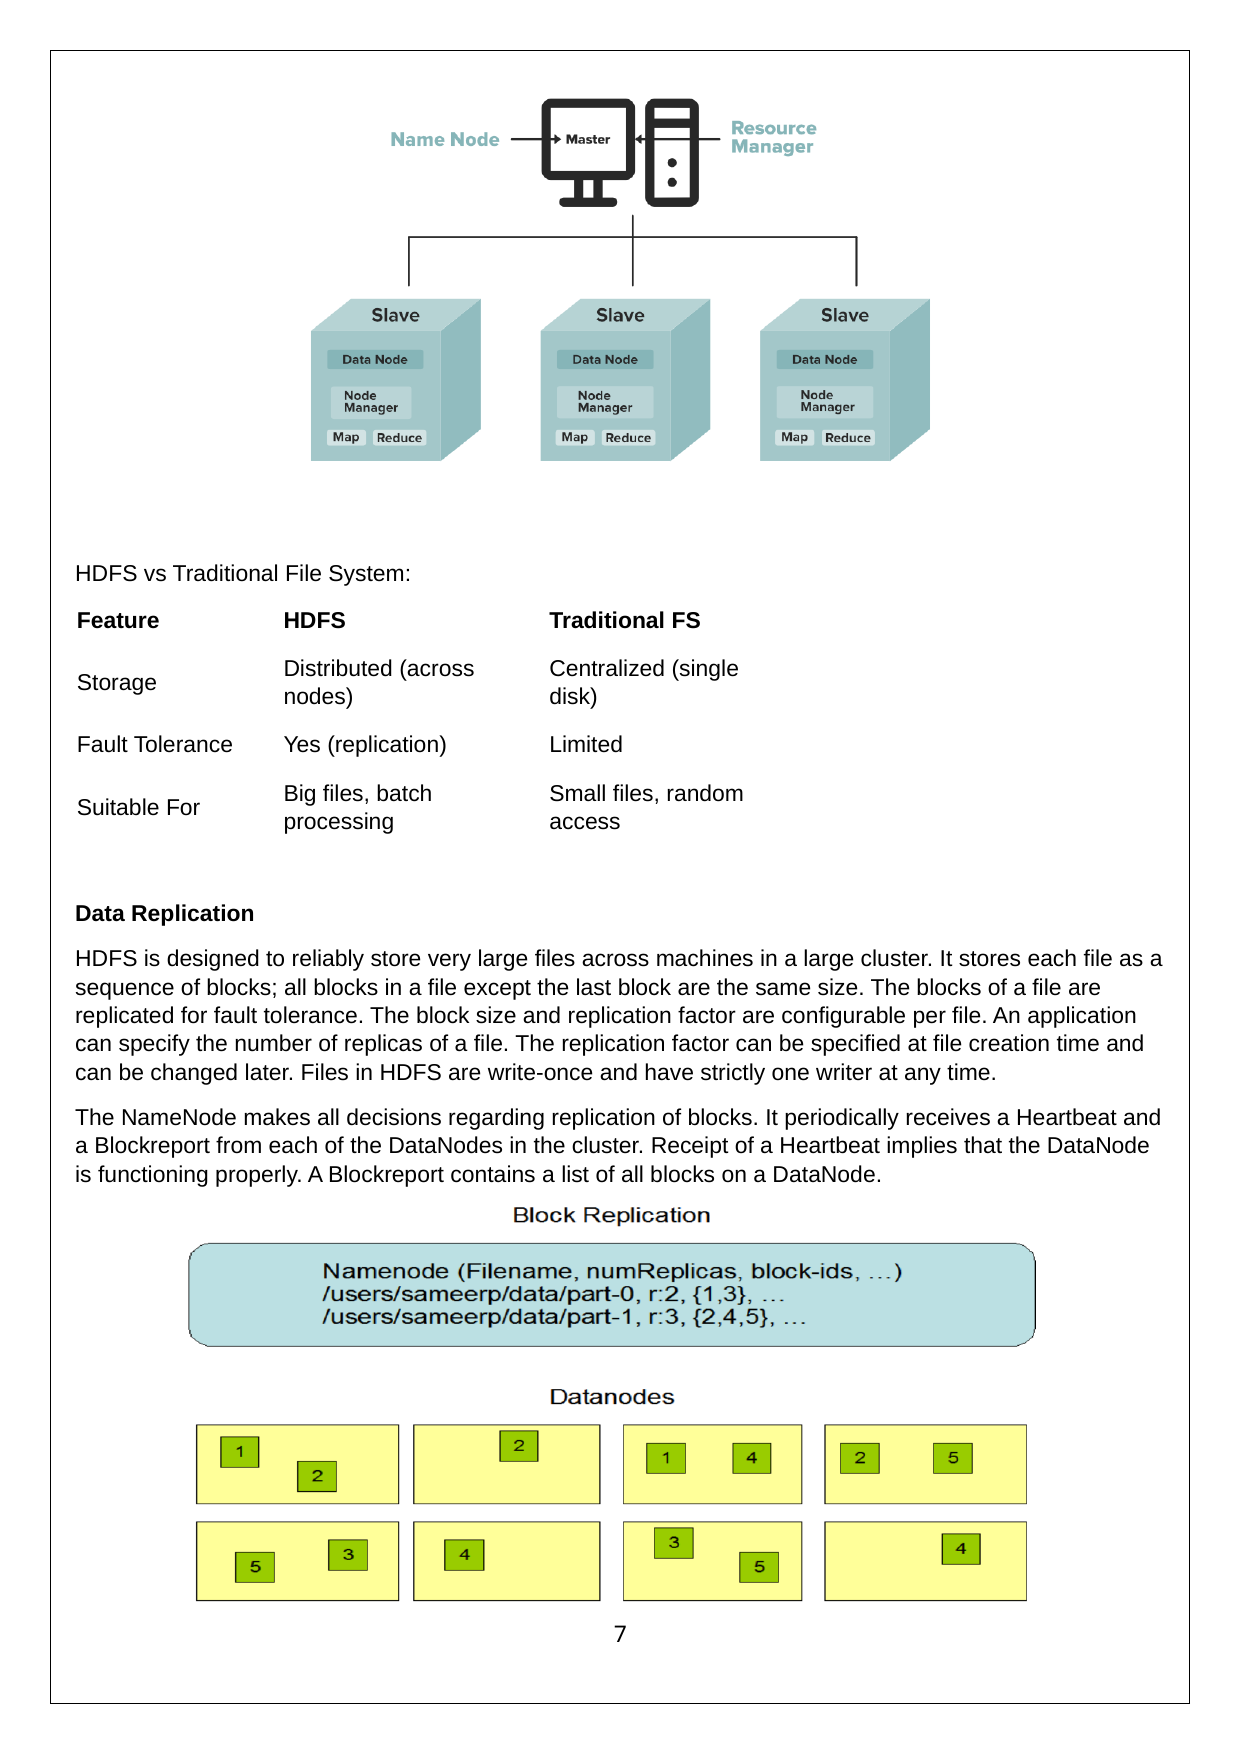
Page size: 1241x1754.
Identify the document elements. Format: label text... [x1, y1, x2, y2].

table_cell Storage [75, 653, 282, 730]
table_header HDFS [282, 605, 547, 653]
table_header Traditional FS [548, 605, 793, 653]
table_cell Fault Tolerance [75, 730, 282, 778]
text Data Replication [75, 900, 1165, 926]
picture [282, 75, 958, 496]
text The NameNode makes all decisions regarding replication of blocks. It periodically receives a Heartbeat and a Blockreport from each of the DataNodes in the cluster. Receipt of a Heartbeat implies that the DataNode is functioning properly. A Blockreport contains a list of all blocks on a DataNode. [75, 1104, 1165, 1187]
table_cell Yes (replication) [282, 730, 547, 778]
picture [75, 1205, 1147, 1606]
table_cell Centralized (single disk) [548, 653, 793, 730]
text HDFS is designed to reliably store very large files across machines in a large cluster. It stores each file as a sequence of blocks; all blocks in a file except the last block are the same size. The blocks of a file are replicated for fault tolerance. The block size and replication factor are configurable per file. An application can specify the number of replicas of a file. The replication factor can be specified at file creation time and can be changed later. Files in HDFS are write-once and have strictly one writer at any time. [75, 945, 1165, 1085]
table_header Feature [75, 605, 282, 653]
table_cell Limited [548, 730, 793, 778]
text HDFS vs Traditional File System: [75, 560, 1165, 586]
table_cell Small files, random access [548, 778, 793, 855]
table_cell Suitable For [75, 778, 282, 855]
table_cell Big files, batch processing [282, 778, 547, 855]
table_cell Distributed (across nodes) [282, 653, 547, 730]
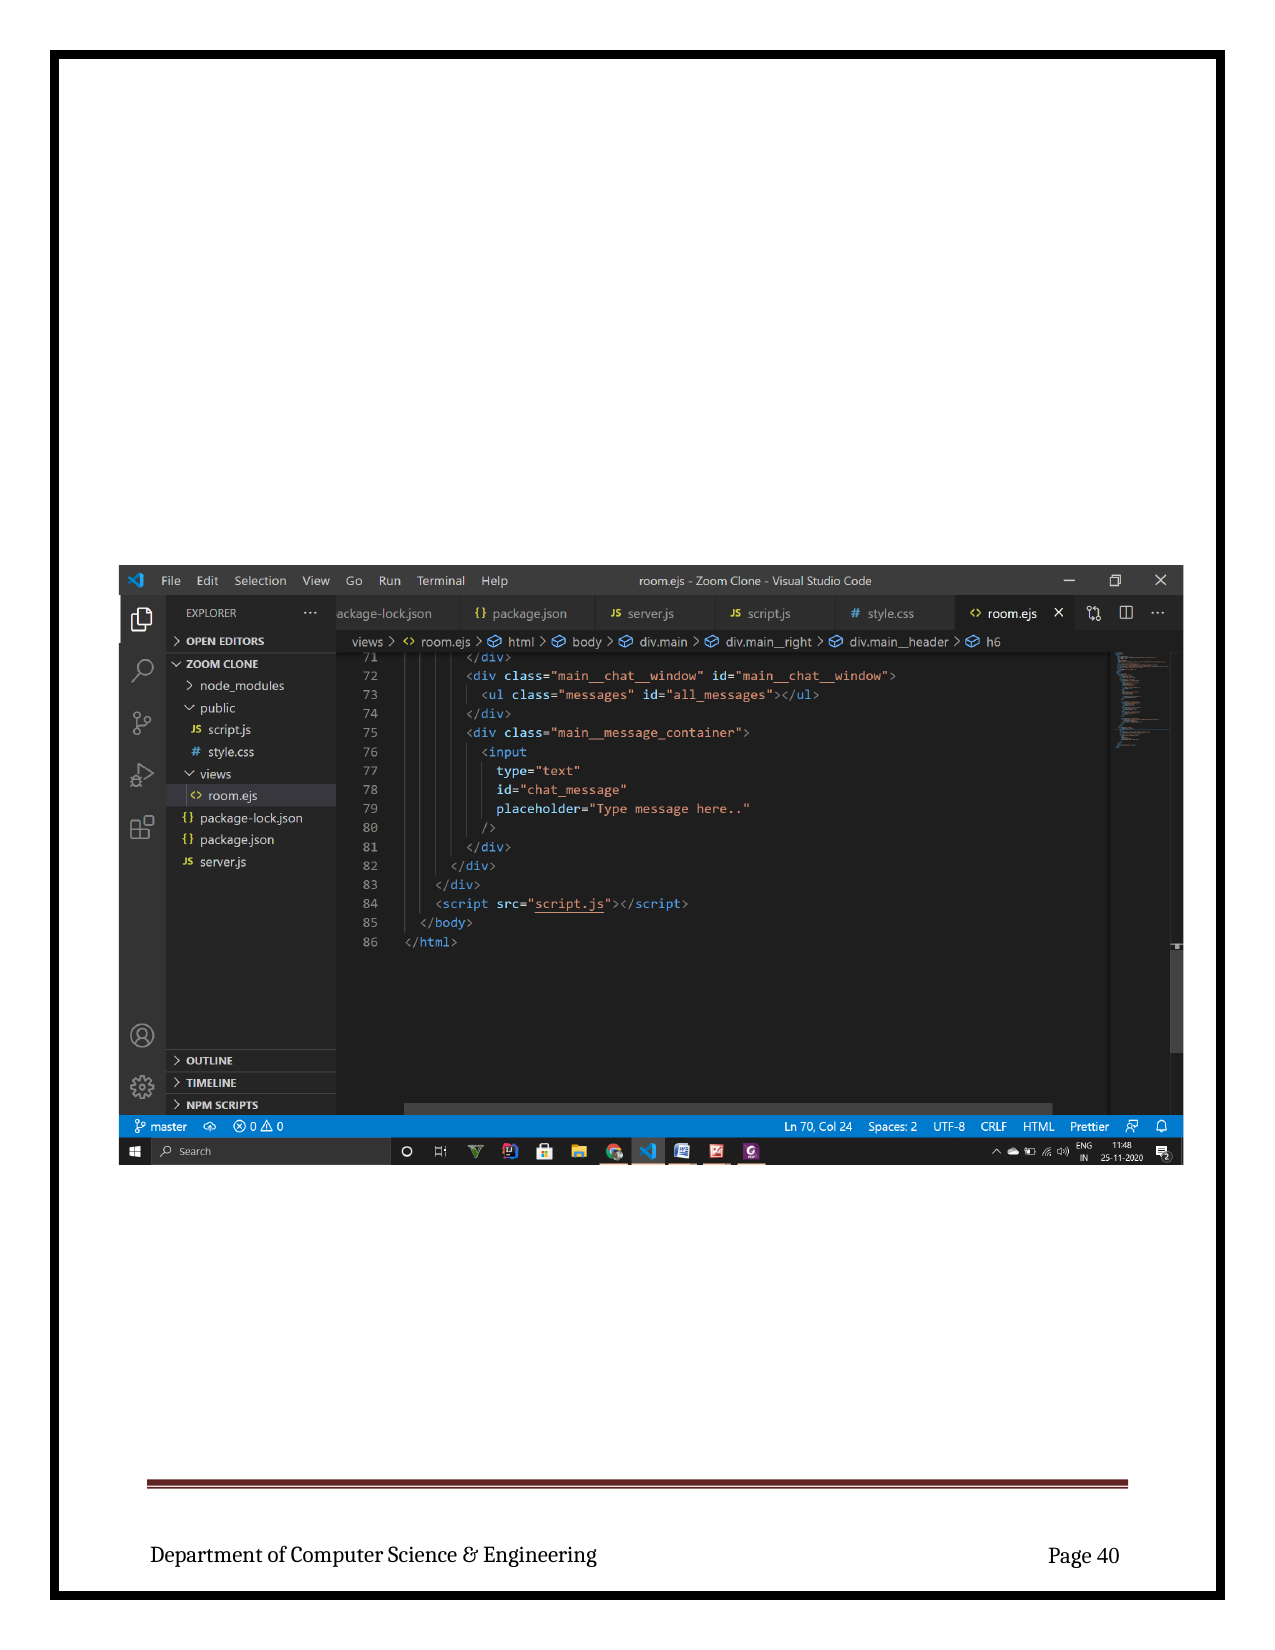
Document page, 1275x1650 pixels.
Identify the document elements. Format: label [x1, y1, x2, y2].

picture [118, 565, 1184, 1165]
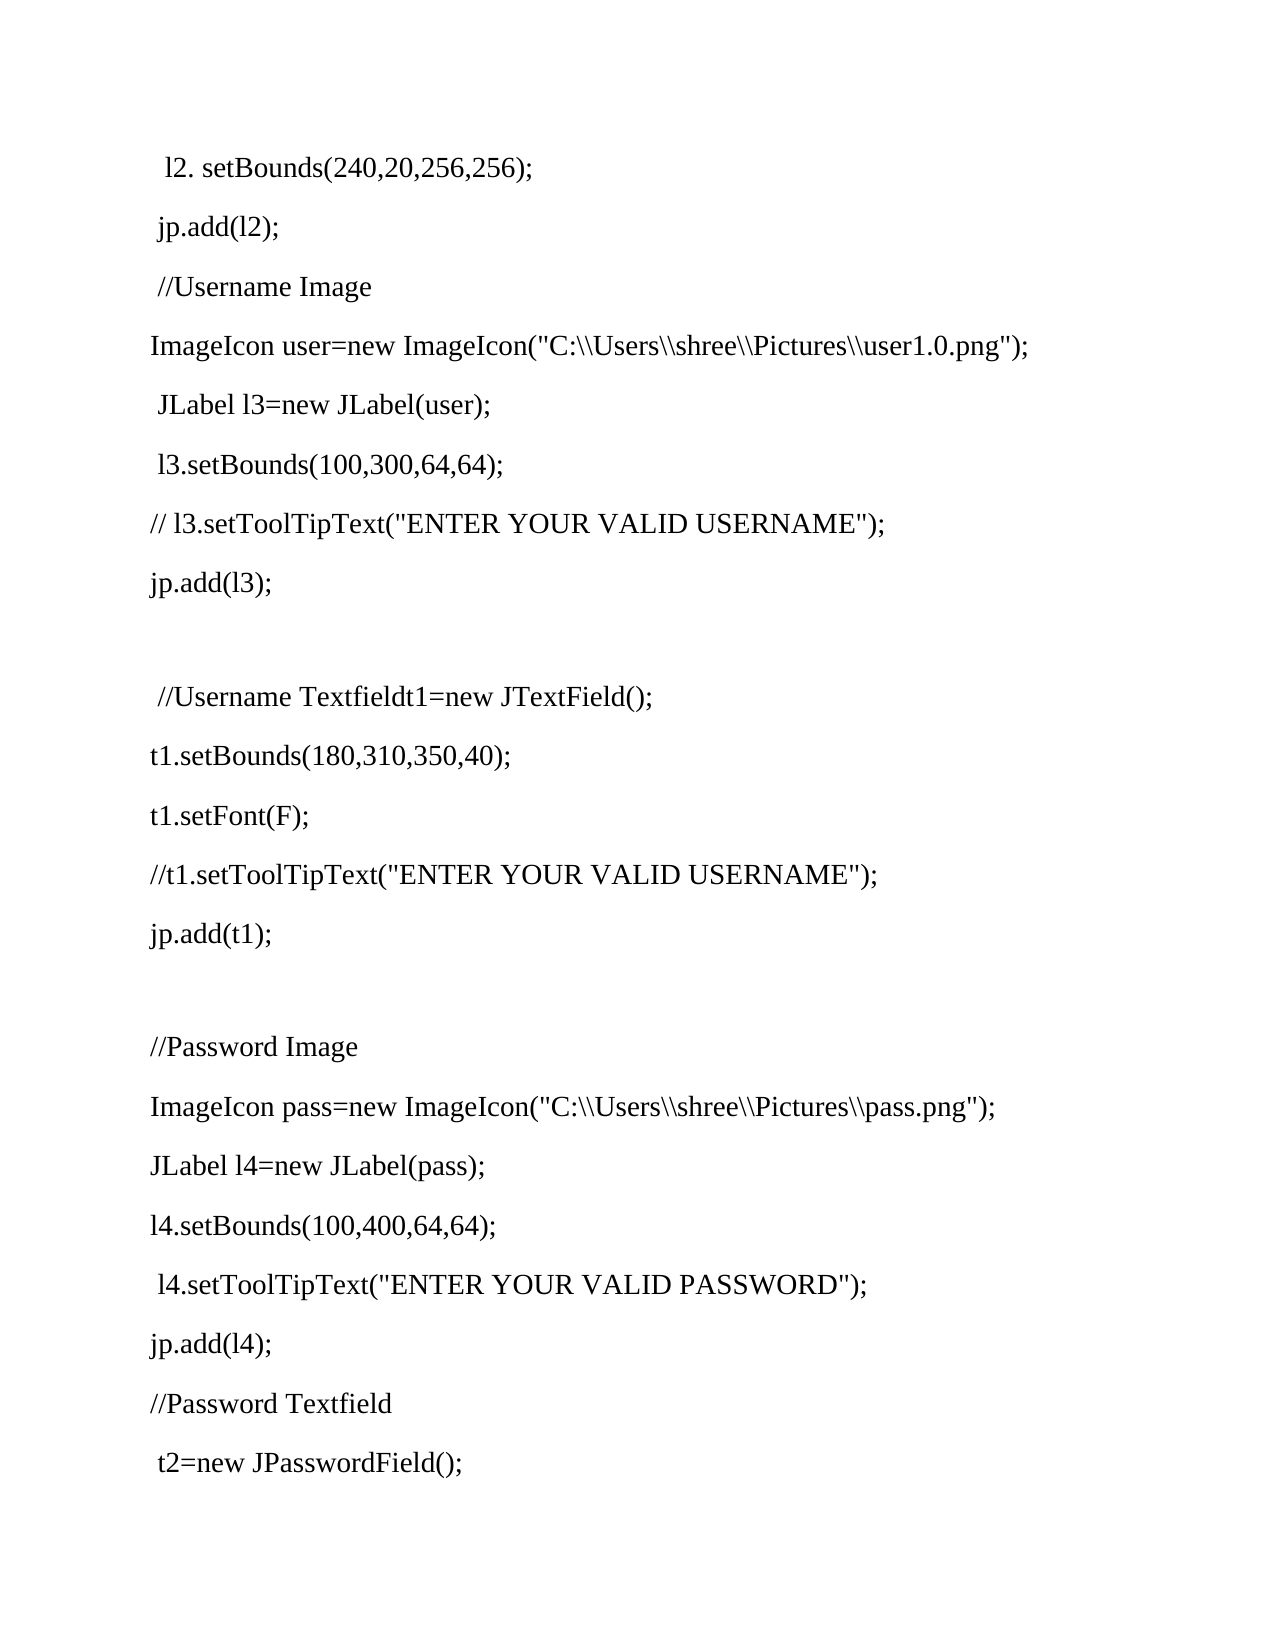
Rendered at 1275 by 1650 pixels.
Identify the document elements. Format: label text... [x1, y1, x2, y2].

▶ GOAL OF THE EXERCISE
Drop the images; copy every entry above exactly.

▶ EXERCISE ANSWER
Page size: 1241x1754.
Identify the document elements. Format: label text... [x1, y1, x2, y2].

table_cell Storage [75, 653, 282, 730]
table_header HDFS [282, 605, 547, 653]
table_header Traditional FS [548, 605, 793, 653]
table_cell Fault Tolerance [75, 730, 282, 778]
text Data Replication [75, 900, 1165, 926]
picture [282, 75, 958, 496]
text The NameNode makes all decisions regarding replication of blocks. It periodically receives a Heartbeat and a Blockreport from each of the DataNodes in the cluster. Receipt of a Heartbeat implies that the DataNode is functioning properly. A Blockreport contains a list of all blocks on a DataNode. [75, 1104, 1165, 1187]
table_cell Yes (replication) [282, 730, 547, 778]
picture [75, 1205, 1147, 1606]
table_cell Centralized (single disk) [548, 653, 793, 730]
text HDFS is designed to reliably store very large files across machines in a large cluster. It stores each file as a sequence of blocks; all blocks in a file except the last block are the same size. The blocks of a file are replicated for fault tolerance. The block size and replication factor are configurable per file. An application can specify the number of replicas of a file. The replication factor can be specified at file creation time and can be changed later. Files in HDFS are write-once and have strictly one writer at any time. [75, 945, 1165, 1085]
table_header Feature [75, 605, 282, 653]
table_cell Limited [548, 730, 793, 778]
text HDFS vs Traditional File System: [75, 560, 1165, 586]
table_cell Small files, random access [548, 778, 793, 855]
table_cell Suitable For [75, 778, 282, 855]
table_cell Big files, batch processing [282, 778, 547, 855]
table_cell Distributed (across nodes) [282, 653, 547, 730]
Document page, 1275x1650 pixels.
Identify the document elements. Format: label [x1, y1, x2, y2].

picture [118, 565, 1184, 1165]
Rendered at 1275 by 1650 pixels.
Identify the document elements. Format: label text... [x1, y1, x2, y2].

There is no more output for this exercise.